The plan is a one-time offer to “retirement-eligible non-bargaining unit faculty members, excluding special contract employees,” Wright State said.

The university said the offer is “both people-friendly and uses a best practice approach ... offering a retirement program that is voluntary and creates a benefit for both the university and the employee.”

The university said its representatives met with the union representing faculty members, the AAUP-WSU, and “agreement was not reached with them to support the” retirement incentive.

This is the second voluntary retirement incentive program offered by Wright State. A similar plan was offered in 2016.

“Looking ahead, the university does not anticipate offering additional retirement incentive programs,” Wright State said.

Specific criteria, details and decision packets will be distributed to eligible employees no later than March 13, the university also said.

Noeleen McIlveena, president of the AAUP-WSU, said Friday that the university did raise the issue with the union, but not until about Feb. 12, which she considered “the last moment.”

She did not want the union to be bound by what she felt was an “artificial deadline.”

“That was really somewhat distressing to us,” she said.

She said the union does not oppose retirement incentives, but members want assurance from the university in writing that over time, “tenure-track” faculty members will be hired to replace those retiring.

Even there, McIlveena said the union did not seek a “one-to-one replacement.”

“We wanted about half of them (retiring faculty members) to be replaced,” she said.

The people WSU would rehire would not necessarily join the union, she added. But she maintained that to ensure a “quality education,” tenure-track “experts” should be hired.

“We’re people with a vocation, if you like,” McIlveena said. “We’re teachers.”

Beyond that issue, she said relations with the university are better.
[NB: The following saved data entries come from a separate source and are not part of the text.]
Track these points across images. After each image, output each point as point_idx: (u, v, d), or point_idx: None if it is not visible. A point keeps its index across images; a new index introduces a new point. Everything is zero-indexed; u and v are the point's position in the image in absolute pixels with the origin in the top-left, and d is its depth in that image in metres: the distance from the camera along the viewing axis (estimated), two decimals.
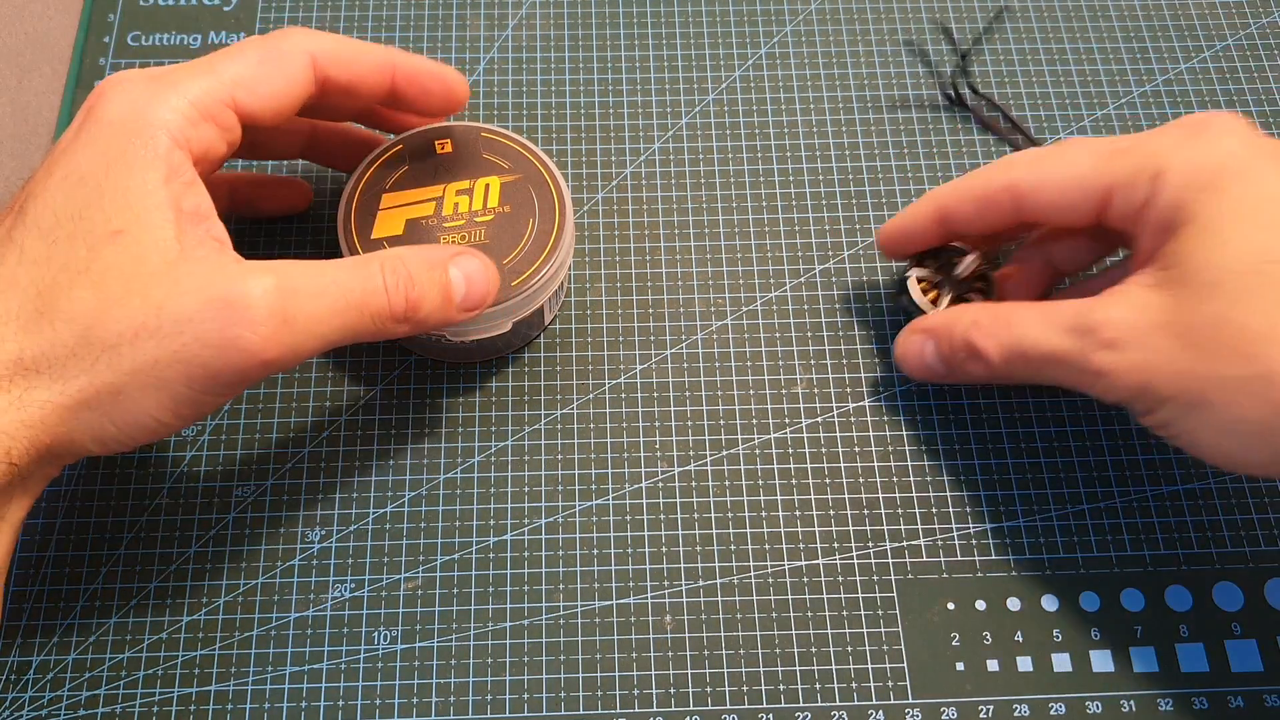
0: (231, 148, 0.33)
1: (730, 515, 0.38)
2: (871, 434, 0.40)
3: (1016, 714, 0.35)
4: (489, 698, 0.35)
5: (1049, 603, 0.37)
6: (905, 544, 0.38)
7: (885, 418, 0.40)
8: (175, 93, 0.30)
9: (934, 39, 0.48)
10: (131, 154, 0.29)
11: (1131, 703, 0.35)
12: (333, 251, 0.42)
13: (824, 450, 0.39)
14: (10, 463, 0.28)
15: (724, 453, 0.39)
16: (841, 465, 0.39)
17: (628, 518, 0.38)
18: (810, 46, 0.48)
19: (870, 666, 0.36)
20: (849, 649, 0.36)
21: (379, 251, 0.32)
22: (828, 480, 0.39)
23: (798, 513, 0.38)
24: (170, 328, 0.27)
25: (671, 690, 0.35)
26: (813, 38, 0.48)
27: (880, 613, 0.37)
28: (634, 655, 0.36)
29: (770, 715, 0.35)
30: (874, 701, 0.35)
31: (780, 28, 0.48)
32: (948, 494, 0.39)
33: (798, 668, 0.36)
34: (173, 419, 0.29)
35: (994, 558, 0.38)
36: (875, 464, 0.39)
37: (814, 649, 0.36)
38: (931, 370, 0.37)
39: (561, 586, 0.37)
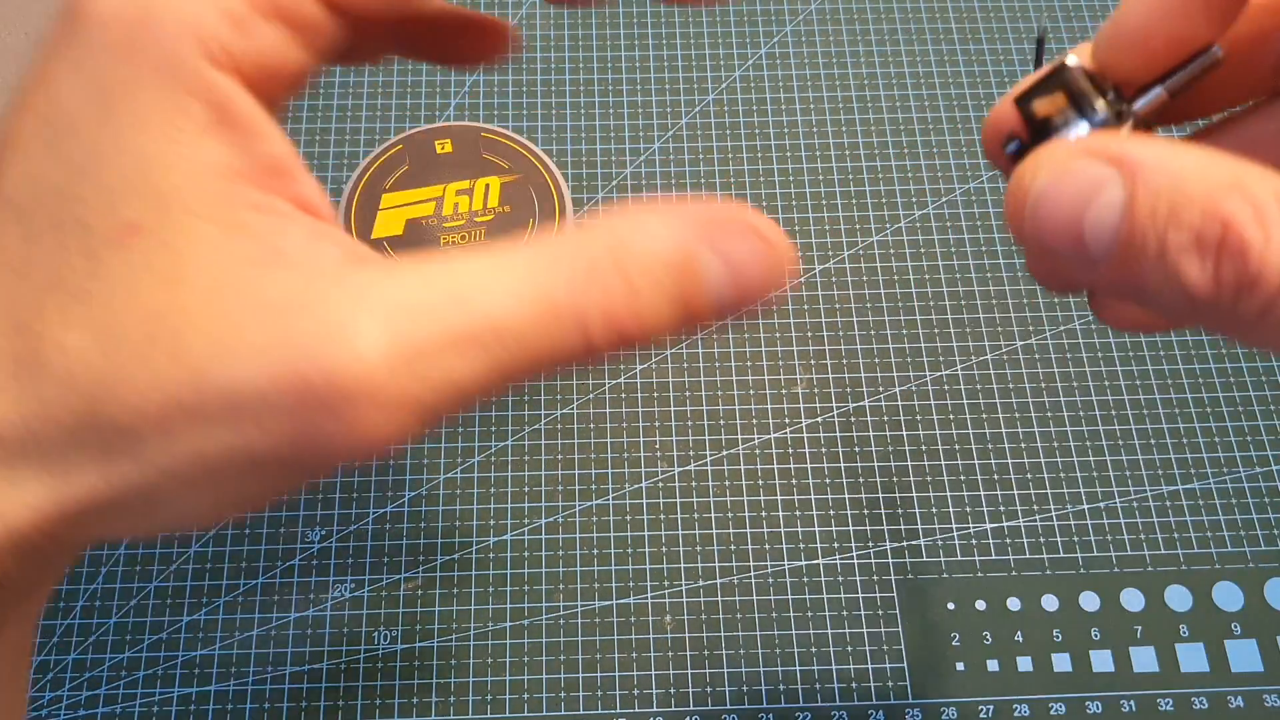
0: (317, 55, 0.20)
1: (730, 515, 0.38)
2: (871, 434, 0.40)
3: (1016, 714, 0.35)
4: (489, 698, 0.35)
5: (1049, 603, 0.37)
6: (905, 544, 0.38)
7: (885, 418, 0.40)
8: None
9: (934, 37, 0.48)
10: (142, 85, 0.18)
11: (1131, 703, 0.35)
12: None
13: (824, 450, 0.39)
14: None
15: (724, 453, 0.39)
16: (841, 465, 0.39)
17: (628, 518, 0.38)
18: (810, 46, 0.48)
19: (870, 667, 0.36)
20: (849, 649, 0.36)
21: (572, 236, 0.20)
22: (828, 480, 0.39)
23: (798, 513, 0.38)
24: (219, 411, 0.17)
25: (671, 690, 0.35)
26: (813, 38, 0.48)
27: (880, 613, 0.37)
28: (634, 655, 0.36)
29: (770, 715, 0.35)
30: (874, 702, 0.35)
31: (780, 28, 0.48)
32: (948, 494, 0.39)
33: (798, 668, 0.36)
34: (233, 511, 0.20)
35: (994, 558, 0.38)
36: (875, 464, 0.39)
37: (814, 649, 0.36)
38: (1087, 243, 0.18)
39: (561, 586, 0.37)
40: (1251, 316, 0.16)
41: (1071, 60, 0.20)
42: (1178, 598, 0.37)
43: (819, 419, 0.40)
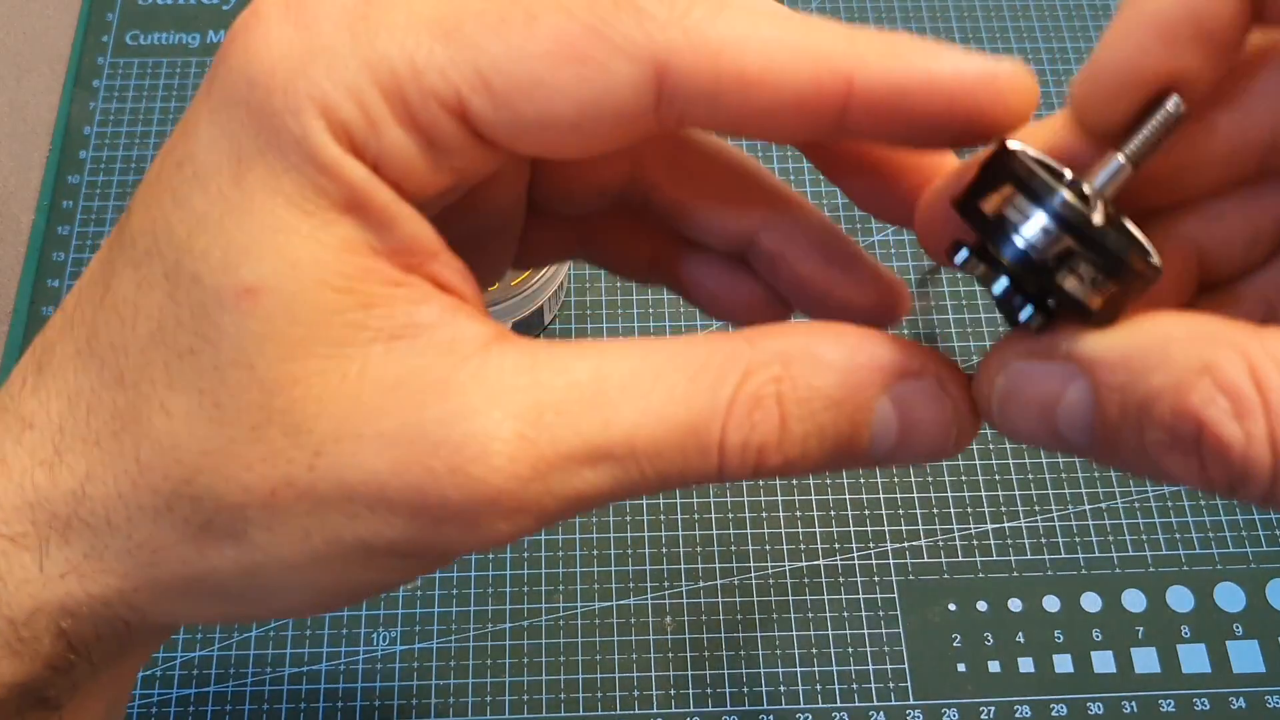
0: (453, 184, 0.18)
1: (731, 516, 0.38)
2: None
3: (1018, 715, 0.35)
4: (488, 699, 0.35)
5: (1050, 603, 0.37)
6: (906, 545, 0.38)
7: None
8: (357, 51, 0.16)
9: (934, 36, 0.48)
10: (278, 153, 0.16)
11: (1133, 704, 0.35)
12: None
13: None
14: (70, 645, 0.18)
15: None
16: None
17: (628, 518, 0.38)
18: None
19: (871, 668, 0.36)
20: (850, 650, 0.36)
21: (725, 338, 0.18)
22: (828, 480, 0.39)
23: (798, 513, 0.38)
24: (337, 499, 0.16)
25: (672, 691, 0.35)
26: None
27: (881, 614, 0.37)
28: (634, 656, 0.36)
29: (771, 716, 0.35)
30: (875, 703, 0.35)
31: None
32: (949, 494, 0.38)
33: (798, 669, 0.36)
34: (336, 602, 0.19)
35: (995, 558, 0.37)
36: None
37: (815, 650, 0.36)
38: (1064, 438, 0.17)
39: (561, 587, 0.37)
40: (1254, 500, 0.15)
41: (1014, 144, 0.17)
42: (1179, 598, 0.37)
43: None
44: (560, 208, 0.22)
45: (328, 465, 0.16)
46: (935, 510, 0.38)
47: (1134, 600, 0.37)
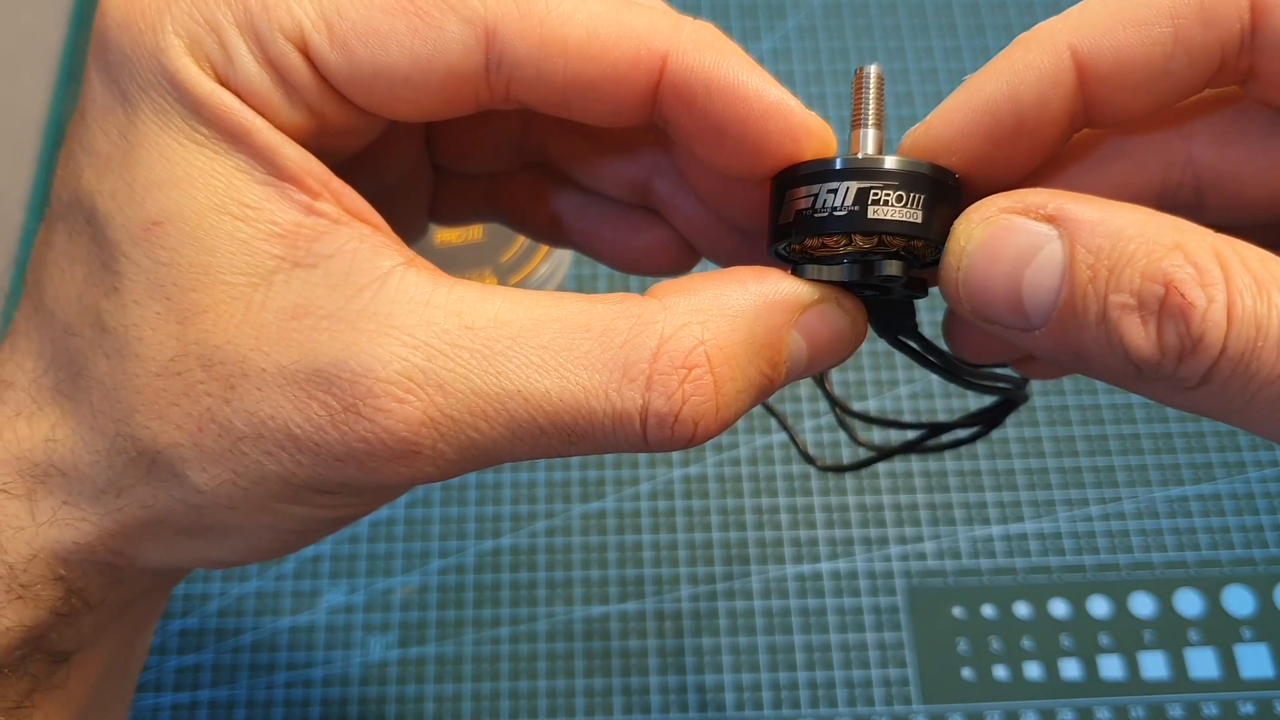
0: (314, 129, 0.18)
1: (732, 519, 0.38)
2: (875, 435, 0.39)
3: None
4: (486, 705, 0.35)
5: (1057, 608, 0.36)
6: (910, 548, 0.37)
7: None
8: None
9: (938, 32, 0.47)
10: (156, 89, 0.17)
11: (1141, 709, 0.35)
12: None
13: (827, 453, 0.39)
14: (70, 590, 0.18)
15: (725, 455, 0.39)
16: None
17: (627, 521, 0.38)
18: (813, 42, 0.47)
19: (875, 672, 0.35)
20: (853, 655, 0.36)
21: (632, 297, 0.18)
22: (831, 483, 0.38)
23: (800, 516, 0.38)
24: (248, 427, 0.17)
25: (672, 696, 0.35)
26: (815, 34, 0.47)
27: (886, 618, 0.36)
28: (633, 661, 0.35)
29: None
30: (878, 708, 0.35)
31: (783, 21, 0.48)
32: (953, 497, 0.38)
33: (800, 674, 0.35)
34: (298, 541, 0.20)
35: (1000, 562, 0.37)
36: (879, 467, 0.39)
37: (818, 654, 0.36)
38: (1023, 303, 0.17)
39: (560, 592, 0.36)
40: (1193, 380, 0.16)
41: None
42: (1187, 602, 0.37)
43: (821, 420, 0.39)
44: (461, 166, 0.23)
45: (240, 399, 0.17)
46: (940, 514, 0.38)
47: (1141, 604, 0.36)
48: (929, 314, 0.39)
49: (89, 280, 0.17)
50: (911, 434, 0.23)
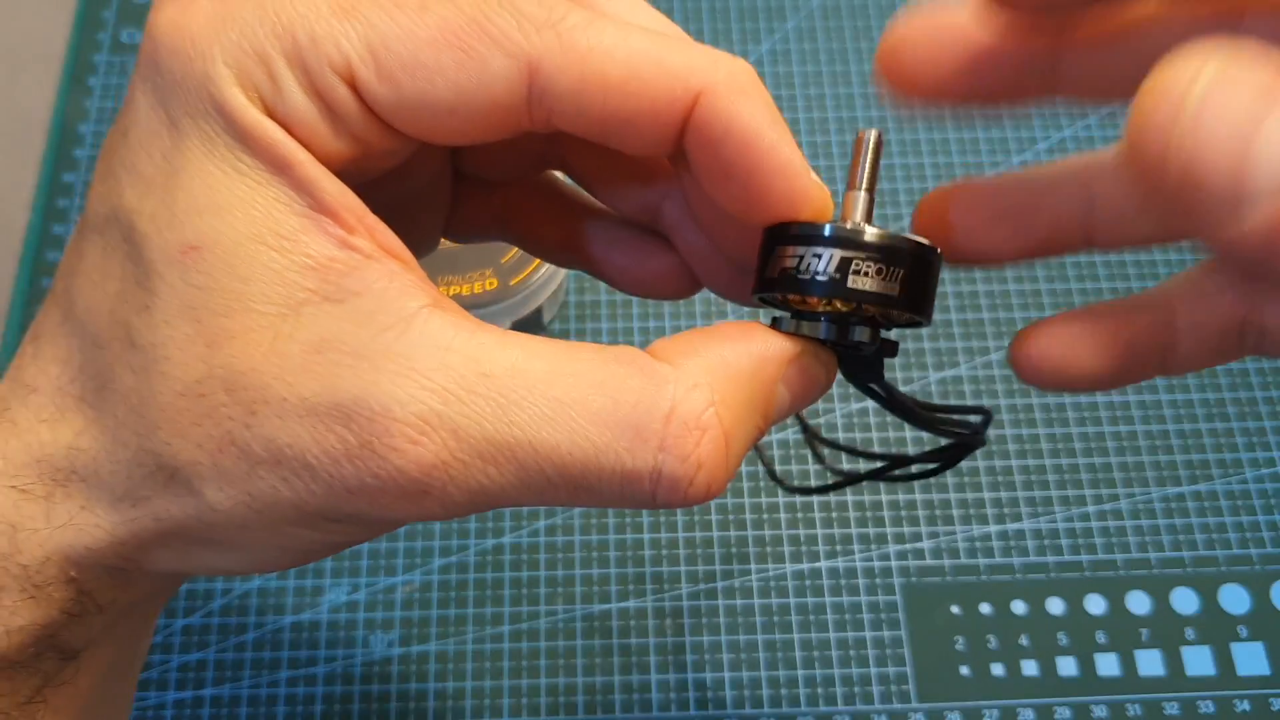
0: (357, 156, 0.18)
1: (731, 518, 0.38)
2: (875, 435, 0.39)
3: (1021, 719, 0.35)
4: (487, 702, 0.35)
5: (1054, 606, 0.37)
6: (909, 546, 0.37)
7: (888, 419, 0.40)
8: (264, 20, 0.17)
9: None
10: (204, 114, 0.17)
11: (1137, 707, 0.35)
12: None
13: (826, 451, 0.39)
14: (81, 592, 0.19)
15: None
16: (844, 466, 0.39)
17: (628, 519, 0.38)
18: (812, 43, 0.47)
19: (873, 670, 0.35)
20: (851, 653, 0.36)
21: (645, 357, 0.18)
22: (829, 481, 0.38)
23: (799, 514, 0.38)
24: (266, 452, 0.17)
25: (672, 695, 0.35)
26: (814, 35, 0.48)
27: (884, 616, 0.36)
28: (634, 659, 0.36)
29: (772, 719, 0.35)
30: (877, 705, 0.35)
31: (782, 24, 0.48)
32: (951, 496, 0.38)
33: (799, 671, 0.35)
34: (303, 558, 0.20)
35: (998, 560, 0.37)
36: (878, 464, 0.39)
37: (816, 653, 0.36)
38: (1241, 177, 0.15)
39: (561, 590, 0.37)
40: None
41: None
42: (1183, 600, 0.37)
43: (821, 419, 0.40)
44: (484, 172, 0.24)
45: (260, 425, 0.17)
46: (938, 512, 0.38)
47: (1138, 602, 0.37)
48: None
49: (121, 296, 0.18)
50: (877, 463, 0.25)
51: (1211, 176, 0.14)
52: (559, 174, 0.25)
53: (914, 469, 0.25)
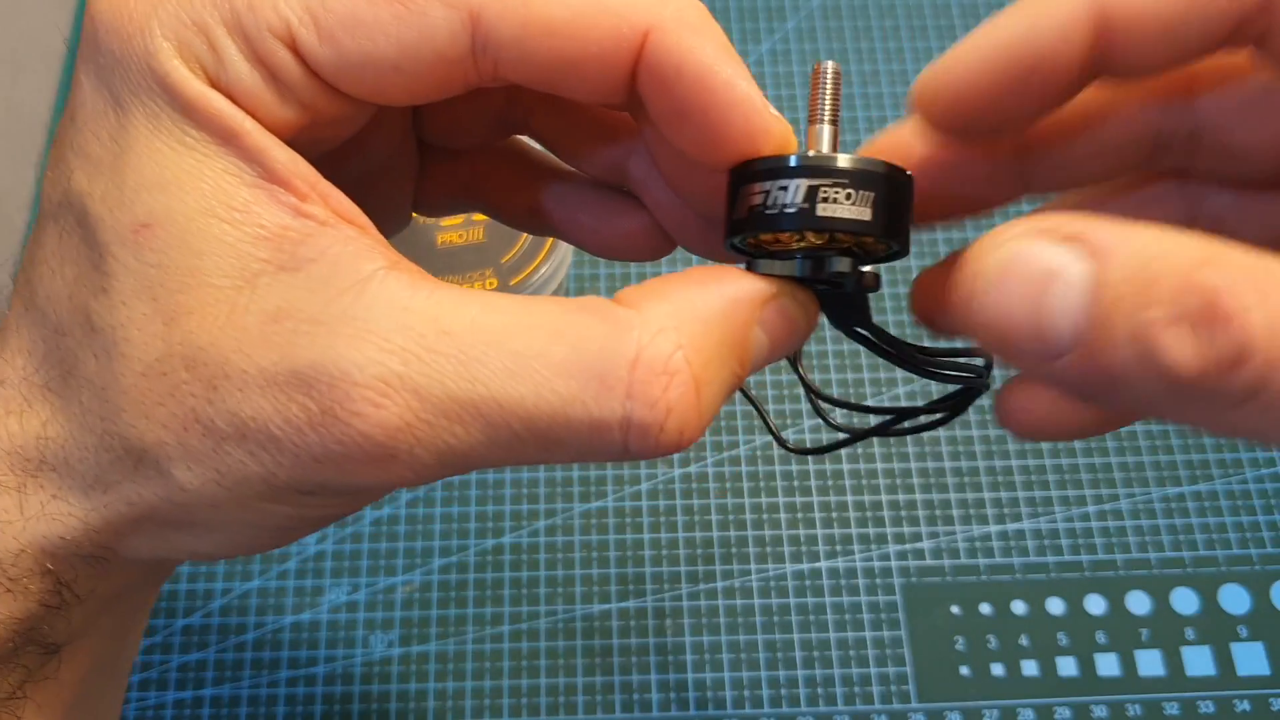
0: (306, 123, 0.18)
1: (731, 518, 0.38)
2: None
3: (1021, 719, 0.35)
4: (487, 702, 0.35)
5: (1054, 606, 0.37)
6: (909, 547, 0.37)
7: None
8: None
9: (937, 33, 0.48)
10: (148, 91, 0.17)
11: (1137, 707, 0.35)
12: None
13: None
14: (59, 583, 0.19)
15: (725, 454, 0.39)
16: (844, 467, 0.39)
17: (627, 520, 0.38)
18: (812, 43, 0.47)
19: (874, 670, 0.35)
20: (852, 653, 0.36)
21: (607, 304, 0.18)
22: (830, 482, 0.38)
23: (799, 515, 0.38)
24: (230, 427, 0.17)
25: (672, 695, 0.35)
26: (814, 35, 0.48)
27: (883, 616, 0.36)
28: (634, 659, 0.36)
29: (772, 719, 0.35)
30: (877, 705, 0.35)
31: (782, 24, 0.48)
32: (951, 496, 0.38)
33: (799, 671, 0.35)
34: (284, 537, 0.20)
35: (998, 560, 0.37)
36: (879, 465, 0.39)
37: (816, 653, 0.36)
38: (1045, 327, 0.16)
39: (561, 590, 0.37)
40: (1238, 395, 0.14)
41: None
42: (1184, 600, 0.37)
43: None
44: (446, 140, 0.23)
45: (222, 400, 0.17)
46: (938, 512, 0.38)
47: (1138, 602, 0.37)
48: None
49: (79, 281, 0.18)
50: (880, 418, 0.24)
51: (1015, 342, 0.16)
52: (525, 139, 0.24)
53: (922, 419, 0.23)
But she termed the university’s handing of this issue “a strategy to sow discord among members.”

“It won’t work,” she added.

In an emailed response, the university said: "The idea of a faculty-focused retirement incentive program was first presented to the AAUP-WSU in August and again in November 2019 by Dr. (Susan) Edwards (Wright State president).”

The university said it drafted and presented a memorandum of understanding this week that stated at least 25 percent of the those accepting the retirement plan would be replaced. The memorandum also outlined the opportunity for higher faculty replacement numbers depending upon increases in enrollment and retention, the university said.